• [WHAT TO DO]: I'd like the full listing transcribed exactly, with no images included.

• [MATERIAL FOR THIS EXERCISE]:
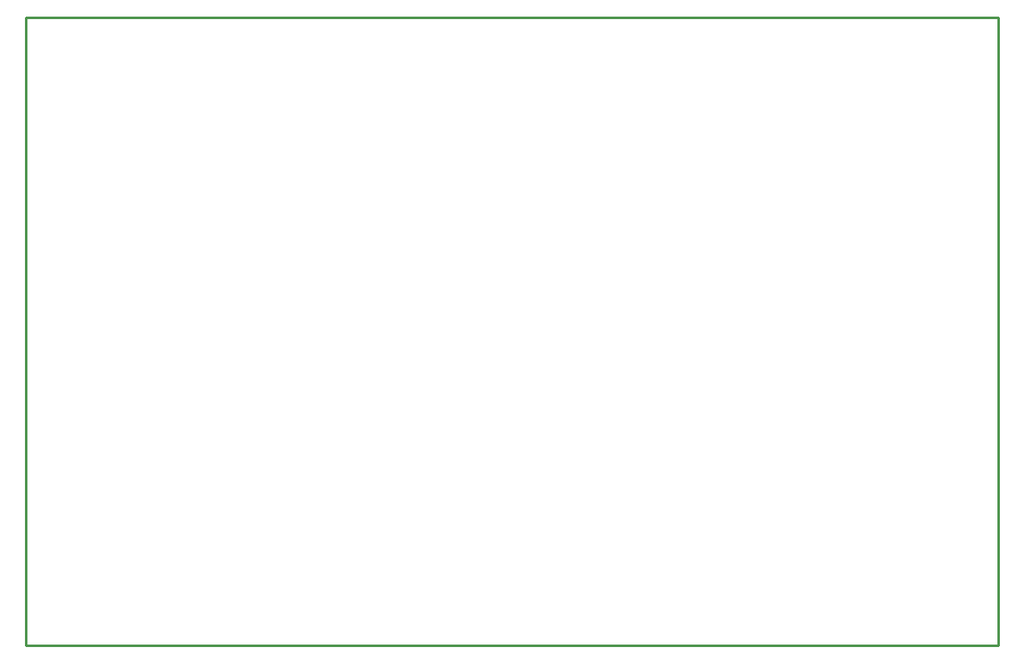
<source format=gko>
G04 Layer: BoardOutlineLayer*
G04 EasyEDA Pro v2.2.42.2, 2025-09-26 15:24:21*
G04 Gerber Generator version 0.3*
G04 Scale: 100 percent, Rotated: No, Reflected: No*
G04 Dimensions in millimeters*
G04 Leading zeros omitted, absolute positions, 4 integers and 5 decimals*
G04 Generated by one-click*
%FSLAX45Y45*%
%MOMM*%
%ADD10C,0.254*%
%ADD11C,0.7757*%
G75*


G04 Rect Start*
G54D10*
G01X0Y-6400000D02*
G01X0Y0D01*
G01X9900000Y0D01*
G01X9900000Y-6400000D01*
G01X0Y-6400000D01*
G04 Rect End*

M02*


</source>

• [EXERCISE ANSWER]:
<source format=gko>
G04 Layer: BoardOutlineLayer*
G04 EasyEDA Pro v2.2.42.2, 2025-09-26 15:24:21*
G04 Gerber Generator version 0.3*
G04 Scale: 100 percent, Rotated: No, Reflected: No*
G04 Dimensions in millimeters*
G04 Leading zeros omitted, absolute positions, 4 integers and 5 decimals*
G04 Generated by one-click*
%FSLAX45Y45*%
%MOMM*%
%ADD10C,0.254*%
%ADD11C,0.7757*%
G75*


G04 Rect Start*
G54D10*
G01X0Y-6400000D02*
G01X0Y0D01*
G01X9900000Y0D01*
G01X9900000Y-6400000D01*
G01X0Y-6400000D01*
G04 Rect End*

M02*


</source>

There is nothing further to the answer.